Start of Extracted data

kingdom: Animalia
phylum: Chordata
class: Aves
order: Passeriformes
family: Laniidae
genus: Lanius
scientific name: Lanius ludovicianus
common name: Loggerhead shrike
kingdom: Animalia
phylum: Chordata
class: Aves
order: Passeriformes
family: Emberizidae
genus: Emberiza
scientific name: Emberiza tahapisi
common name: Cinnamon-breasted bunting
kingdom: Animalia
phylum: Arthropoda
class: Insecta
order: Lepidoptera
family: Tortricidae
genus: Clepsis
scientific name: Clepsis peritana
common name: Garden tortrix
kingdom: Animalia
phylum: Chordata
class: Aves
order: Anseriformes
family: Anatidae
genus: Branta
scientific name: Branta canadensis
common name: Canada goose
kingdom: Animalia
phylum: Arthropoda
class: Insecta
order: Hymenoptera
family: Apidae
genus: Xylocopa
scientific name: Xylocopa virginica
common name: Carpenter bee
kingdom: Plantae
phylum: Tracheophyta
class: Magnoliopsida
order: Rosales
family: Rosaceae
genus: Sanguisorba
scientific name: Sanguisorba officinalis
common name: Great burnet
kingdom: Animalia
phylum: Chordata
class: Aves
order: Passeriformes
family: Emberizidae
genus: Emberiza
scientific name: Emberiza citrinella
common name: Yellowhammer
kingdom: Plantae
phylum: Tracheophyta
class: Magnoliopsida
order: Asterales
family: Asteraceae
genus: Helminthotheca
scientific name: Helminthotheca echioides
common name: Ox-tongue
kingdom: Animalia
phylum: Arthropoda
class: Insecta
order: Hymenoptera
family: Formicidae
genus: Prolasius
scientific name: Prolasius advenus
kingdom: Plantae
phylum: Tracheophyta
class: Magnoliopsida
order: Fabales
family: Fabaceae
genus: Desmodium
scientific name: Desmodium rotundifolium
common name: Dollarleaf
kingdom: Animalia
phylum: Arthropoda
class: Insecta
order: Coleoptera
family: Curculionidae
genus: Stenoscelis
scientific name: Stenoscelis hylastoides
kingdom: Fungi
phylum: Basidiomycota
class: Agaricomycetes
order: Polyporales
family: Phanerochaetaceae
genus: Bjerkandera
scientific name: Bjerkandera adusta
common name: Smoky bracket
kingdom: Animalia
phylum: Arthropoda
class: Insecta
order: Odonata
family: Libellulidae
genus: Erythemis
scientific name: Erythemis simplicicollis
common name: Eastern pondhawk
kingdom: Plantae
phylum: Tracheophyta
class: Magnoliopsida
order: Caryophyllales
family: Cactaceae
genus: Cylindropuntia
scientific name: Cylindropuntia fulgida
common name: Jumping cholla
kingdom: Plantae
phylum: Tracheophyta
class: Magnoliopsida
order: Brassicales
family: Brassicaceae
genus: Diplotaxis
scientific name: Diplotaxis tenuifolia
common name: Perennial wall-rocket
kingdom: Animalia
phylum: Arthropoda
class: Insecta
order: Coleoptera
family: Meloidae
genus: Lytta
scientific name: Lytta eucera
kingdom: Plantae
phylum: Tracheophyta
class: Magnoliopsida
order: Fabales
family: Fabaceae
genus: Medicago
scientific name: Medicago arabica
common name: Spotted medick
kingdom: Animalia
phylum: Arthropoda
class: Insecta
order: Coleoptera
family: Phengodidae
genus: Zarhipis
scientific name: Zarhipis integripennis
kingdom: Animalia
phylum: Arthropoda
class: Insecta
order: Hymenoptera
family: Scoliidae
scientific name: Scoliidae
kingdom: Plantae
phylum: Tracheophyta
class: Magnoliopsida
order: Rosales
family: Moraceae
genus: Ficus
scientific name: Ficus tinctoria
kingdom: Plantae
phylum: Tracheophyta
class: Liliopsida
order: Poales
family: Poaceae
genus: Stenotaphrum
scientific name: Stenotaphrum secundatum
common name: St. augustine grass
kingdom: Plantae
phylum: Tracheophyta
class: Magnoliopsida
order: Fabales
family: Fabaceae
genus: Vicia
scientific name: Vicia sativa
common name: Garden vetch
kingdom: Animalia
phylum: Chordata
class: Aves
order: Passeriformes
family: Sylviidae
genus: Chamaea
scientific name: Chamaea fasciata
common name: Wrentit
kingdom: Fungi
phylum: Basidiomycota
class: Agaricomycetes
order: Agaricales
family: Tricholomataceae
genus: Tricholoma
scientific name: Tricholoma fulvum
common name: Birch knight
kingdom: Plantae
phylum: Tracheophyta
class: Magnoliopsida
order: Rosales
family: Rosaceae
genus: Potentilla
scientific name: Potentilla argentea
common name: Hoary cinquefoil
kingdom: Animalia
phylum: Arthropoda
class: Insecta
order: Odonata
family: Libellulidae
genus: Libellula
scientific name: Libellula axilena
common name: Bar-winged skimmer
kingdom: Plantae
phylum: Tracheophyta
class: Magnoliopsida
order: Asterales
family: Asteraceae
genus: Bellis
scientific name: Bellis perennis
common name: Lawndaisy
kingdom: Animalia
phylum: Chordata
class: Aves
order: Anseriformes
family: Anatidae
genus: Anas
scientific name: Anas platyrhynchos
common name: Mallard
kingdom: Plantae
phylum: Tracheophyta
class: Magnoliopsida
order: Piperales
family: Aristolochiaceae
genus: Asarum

End of Extracted data

## What you should do:
Reproduce every line of the items above verbatim, with no changes.

## Response below:
kingdom: Animalia
phylum: Chordata
class: Aves
order: Passeriformes
family: Laniidae
genus: Lanius
scientific name: Lanius ludovicianus
common name: Loggerhead shrike
kingdom: Animalia
phylum: Chordata
class: Aves
order: Passeriformes
family: Emberizidae
genus: Emberiza
scientific name: Emberiza tahapisi
common name: Cinnamon-breasted bunting
kingdom: Animalia
phylum: Arthropoda
class: Insecta
order: Lepidoptera
family: Tortricidae
genus: Clepsis
scientific name: Clepsis peritana
common name: Garden tortrix
kingdom: Animalia
phylum: Chordata
class: Aves
order: Anseriformes
family: Anatidae
genus: Branta
scientific name: Branta canadensis
common name: Canada goose
kingdom: Animalia
phylum: Arthropoda
class: Insecta
order: Hymenoptera
family: Apidae
genus: Xylocopa
scientific name: Xylocopa virginica
common name: Carpenter bee
kingdom: Plantae
phylum: Tracheophyta
class: Magnoliopsida
order: Rosales
family: Rosaceae
genus: Sanguisorba
scientific name: Sanguisorba officinalis
common name: Great burnet
kingdom: Animalia
phylum: Chordata
class: Aves
order: Passeriformes
family: Emberizidae
genus: Emberiza
scientific name: Emberiza citrinella
common name: Yellowhammer
kingdom: Plantae
phylum: Tracheophyta
class: Magnoliopsida
order: Asterales
family: Asteraceae
genus: Helminthotheca
scientific name: Helminthotheca echioides
common name: Ox-tongue
kingdom: Animalia
phylum: Arthropoda
class: Insecta
order: Hymenoptera
family: Formicidae
genus: Prolasius
scientific name: Prolasius advenus
kingdom: Plantae
phylum: Tracheophyta
class: Magnoliopsida
order: Fabales
family: Fabaceae
genus: Desmodium
scientific name: Desmodium rotundifolium
common name: Dollarleaf
kingdom: Animalia
phylum: Arthropoda
class: Insecta
order: Coleoptera
family: Curculionidae
genus: Stenoscelis
scientific name: Stenoscelis hylastoides
kingdom: Fungi
phylum: Basidiomycota
class: Agaricomycetes
order: Polyporales
family: Phanerochaetaceae
genus: Bjerkandera
scientific name: Bjerkandera adusta
common name: Smoky bracket
kingdom: Animalia
phylum: Arthropoda
class: Insecta
order: Odonata
family: Libellulidae
genus: Erythemis
scientific name: Erythemis simplicicollis
common name: Eastern pondhawk
kingdom: Plantae
phylum: Tracheophyta
class: Magnoliopsida
order: Caryophyllales
family: Cactaceae
genus: Cylindropuntia
scientific name: Cylindropuntia fulgida
common name: Jumping cholla
kingdom: Plantae
phylum: Tracheophyta
class: Magnoliopsida
order: Brassicales
family: Brassicaceae
genus: Diplotaxis
scientific name: Diplotaxis tenuifolia
common name: Perennial wall-rocket
kingdom: Animalia
phylum: Arthropoda
class: Insecta
order: Coleoptera
family: Meloidae
genus: Lytta
scientific name: Lytta eucera
kingdom: Plantae
phylum: Tracheophyta
class: Magnoliopsida
order: Fabales
family: Fabaceae
genus: Medicago
scientific name: Medicago arabica
common name: Spotted medick
kingdom: Animalia
phylum: Arthropoda
class: Insecta
order: Coleoptera
family: Phengodidae
genus: Zarhipis
scientific name: Zarhipis integripennis
kingdom: Animalia
phylum: Arthropoda
class: Insecta
order: Hymenoptera
family: Scoliidae
scientific name: Scoliidae
kingdom: Plantae
phylum: Tracheophyta
class: Magnoliopsida
order: Rosales
family: Moraceae
genus: Ficus
scientific name: Ficus tinctoria
kingdom: Plantae
phylum: Tracheophyta
class: Liliopsida
order: Poales
family: Poaceae
genus: Stenotaphrum
scientific name: Stenotaphrum secundatum
common name: St. augustine grass
kingdom: Plantae
phylum: Tracheophyta
class: Magnoliopsida
order: Fabales
family: Fabaceae
genus: Vicia
scientific name: Vicia sativa
common name: Garden vetch
kingdom: Animalia
phylum: Chordata
class: Aves
order: Passeriformes
family: Sylviidae
genus: Chamaea
scientific name: Chamaea fasciata
common name: Wrentit
kingdom: Fungi
phylum: Basidiomycota
class: Agaricomycetes
order: Agaricales
family: Tricholomataceae
genus: Tricholoma
scientific name: Tricholoma fulvum
common name: Birch knight
kingdom: Plantae
phylum: Tracheophyta
class: Magnoliopsida
order: Rosales
family: Rosaceae
genus: Potentilla
scientific name: Potentilla argentea
common name: Hoary cinquefoil
kingdom: Animalia
phylum: Arthropoda
class: Insecta
order: Odonata
family: Libellulidae
genus: Libellula
scientific name: Libellula axilena
common name: Bar-winged skimmer
kingdom: Plantae
phylum: Tracheophyta
class: Magnoliopsida
order: Asterales
family: Asteraceae
genus: Bellis
scientific name: Bellis perennis
common name: Lawndaisy
kingdom: Animalia
phylum: Chordata
class: Aves
order: Anseriformes
family: Anatidae
genus: Anas
scientific name: Anas platyrhynchos
common name: Mallard
kingdom: Plantae
phylum: Tracheophyta
class: Magnoliopsida
order: Piperales
family: Aristolochiaceae
genus: Asarum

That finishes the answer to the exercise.